Stated exercise A: Revise the stretch of the theatre reviews from "This review first" through "at Priorswell Manor'.", replacing "Basingstoke" with "Newbury".

— Begin Page extract —

Sunday, 29 September 2013

Romeo and Juliet. Reviewed at Reading Minster 19th September 2013.

It must be quite difficult for a company to breathe new life into such an eminent play as Romeo and Juliet, as audiences are so familiar with the 'pair of star-crossed lovers'.

The young teen protagonists fall in love yet their warring families, the Capulets and Montagues, impede their progress. It is their tragic deaths, and not the power of their love, that overturns the feud. Audiences never seem to tire of it. Nevertheless, is it possible to look afresh at this hoary old warhorse?

Based on this frenzied production by Reading Between the Lines, it appears so. They have certainly achieved an element of originality by shifting the action to a dystopian 2023 where, as Director Hal Chambers says in the programme youth inhabits a world where ‘everyday is sex, dancing, fighting, posturing and narcotics.’ To achieve this, he has bolstered   the drama with electrifying physicality emphasizing the animalistic tribal rivalry staining Verona’s streets.

Sadly however, it is, to take Romeo out of context, ‘too rough, too rude, too boisterous’. Don’t get me wrong I do not mean that in any prurient way but refer to the constant and the harsh assault on the senses. The sound, composed by Benjamin Hudson, ‘one half of hip hop/noise duo Baconhead’, distracted from the lyrical splendour of the play, as did Lighting Designer Oliver Welsh’s barrage of strobe and laser.

However, on a more positive note, the cast played well as against the omnipresent spectre of death and the grungy urban set. The prologue had already defined the action and, we know that Romeo (Will Rastall) and Juliet (Emma Ballentine) cannot escape their fate. It concentrates the mind on the rather more satisfying aspects of the drama especially the more vibrant supporting roles. For example, the fine playing of Benedict Chambers’ bawdy Mercutio, belligerent Tybalt (Stephen Boyce), and Pearl Marsland’s garrulous Nurse each in their own way kept the drama from descending into maudlin romance.

Whether the decision to place the action in 2023 was the right one is not up for discussion here. Everyone will have his or her own opinion. Moreover, even though at times it rankled it did bring immediacy and topicality to the play. It will no doubt appeal to younger audiences, who I believe make up a good percentage of RBL’s supporters. If so, that’s a good thing for both the company and the future of professional theatre in Reading.

This review first appeared in Newbury Weekly News 26th September 2013

Friday, 24 May 2013

Murder in Play by Simon Brett, The Haymarket Theatre, Basingstoke,23 May 2013

Written by Simon Brett, a writer of whodunits, Murder in Play is a comedy thriller with the usual oddballs and red herrings. The main plot device is ‘a play within a play.’ The play opens on  the final rehearsals of  'Murder at Priorswell Manor'.

— End Page extract —
— Begin Extracted material —

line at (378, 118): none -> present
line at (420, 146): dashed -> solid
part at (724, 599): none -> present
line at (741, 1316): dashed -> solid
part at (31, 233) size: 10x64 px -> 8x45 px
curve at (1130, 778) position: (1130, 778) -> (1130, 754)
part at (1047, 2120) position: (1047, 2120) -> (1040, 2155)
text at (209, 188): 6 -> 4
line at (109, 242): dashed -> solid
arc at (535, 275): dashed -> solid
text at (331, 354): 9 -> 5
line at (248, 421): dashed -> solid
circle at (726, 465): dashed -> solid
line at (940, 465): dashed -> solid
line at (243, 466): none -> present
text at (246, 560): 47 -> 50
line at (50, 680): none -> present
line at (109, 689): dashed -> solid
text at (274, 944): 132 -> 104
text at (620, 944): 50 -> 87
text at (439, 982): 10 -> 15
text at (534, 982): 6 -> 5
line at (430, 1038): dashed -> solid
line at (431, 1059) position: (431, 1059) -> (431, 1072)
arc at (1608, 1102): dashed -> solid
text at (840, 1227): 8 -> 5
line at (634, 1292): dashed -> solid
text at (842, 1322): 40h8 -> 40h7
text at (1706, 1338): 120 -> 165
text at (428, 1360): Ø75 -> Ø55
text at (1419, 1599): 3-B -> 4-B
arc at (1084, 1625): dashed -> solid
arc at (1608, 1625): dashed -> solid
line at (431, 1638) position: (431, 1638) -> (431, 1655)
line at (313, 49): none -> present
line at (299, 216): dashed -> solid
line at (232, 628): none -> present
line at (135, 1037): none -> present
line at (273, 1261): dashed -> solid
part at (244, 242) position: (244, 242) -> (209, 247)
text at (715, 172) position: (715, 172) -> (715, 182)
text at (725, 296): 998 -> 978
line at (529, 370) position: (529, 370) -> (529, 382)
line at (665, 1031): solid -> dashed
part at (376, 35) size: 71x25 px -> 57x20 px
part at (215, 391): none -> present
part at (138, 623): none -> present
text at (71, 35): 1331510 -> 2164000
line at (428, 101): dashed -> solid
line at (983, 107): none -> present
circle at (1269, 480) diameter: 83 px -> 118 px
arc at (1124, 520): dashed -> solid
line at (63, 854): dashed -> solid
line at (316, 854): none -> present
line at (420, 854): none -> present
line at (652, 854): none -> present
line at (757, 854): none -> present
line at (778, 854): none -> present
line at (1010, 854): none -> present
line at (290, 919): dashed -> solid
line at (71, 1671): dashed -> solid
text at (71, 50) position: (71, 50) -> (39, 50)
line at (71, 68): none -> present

— End Extracted material —

Stated exercise B: Convert the spot-the-difference entries, from the first one through the line containing "arc at (1084, 1625): dashed -> solid", into a JSON list of strings with one string per line, omitting blank lines.

Final result A:
This review first appeared in Newbury Weekly News 26th September 2013

Friday, 24 May 2013

Murder in Play by Simon Brett, The Haymarket Theatre, Newbury,23 May 2013

Written by Simon Brett, a writer of whodunits, Murder in Play is a comedy thriller with the usual oddballs and red herrings. The main plot device is ‘a play within a play.’ The play opens on  the final rehearsals of  'Murder at Priorswell Manor'.

Final result B:
[
  "line at (378, 118): none -> present",
  "line at (420, 146): dashed -> solid",
  "part at (724, 599): none -> present",
  "line at (741, 1316): dashed -> solid",
  "part at (31, 233) size: 10x64 px -> 8x45 px",
  "curve at (1130, 778) position: (1130, 778) -> (1130, 754)",
  "part at (1047, 2120) position: (1047, 2120) -> (1040, 2155)",
  "text at (209, 188): 6 -> 4",
  "line at (109, 242): dashed -> solid",
  "arc at (535, 275): dashed -> solid",
  "text at (331, 354): 9 -> 5",
  "line at (248, 421): dashed -> solid",
  "circle at (726, 465): dashed -> solid",
  "line at (940, 465): dashed -> solid",
  "line at (243, 466): none -> present",
  "text at (246, 560): 47 -> 50",
  "line at (50, 680): none -> present",
  "line at (109, 689): dashed -> solid",
  "text at (274, 944): 132 -> 104",
  "text at (620, 944): 50 -> 87",
  "text at (439, 982): 10 -> 15",
  "text at (534, 982): 6 -> 5",
  "line at (430, 1038): dashed -> solid",
  "line at (431, 1059) position: (431, 1059) -> (431, 1072)",
  "arc at (1608, 1102): dashed -> solid",
  "text at (840, 1227): 8 -> 5",
  "line at (634, 1292): dashed -> solid",
  "text at (842, 1322): 40h8 -> 40h7",
  "text at (1706, 1338): 120 -> 165",
  "text at (428, 1360): Ø75 -> Ø55",
  "text at (1419, 1599): 3-B -> 4-B",
  "arc at (1084, 1625): dashed -> solid"
]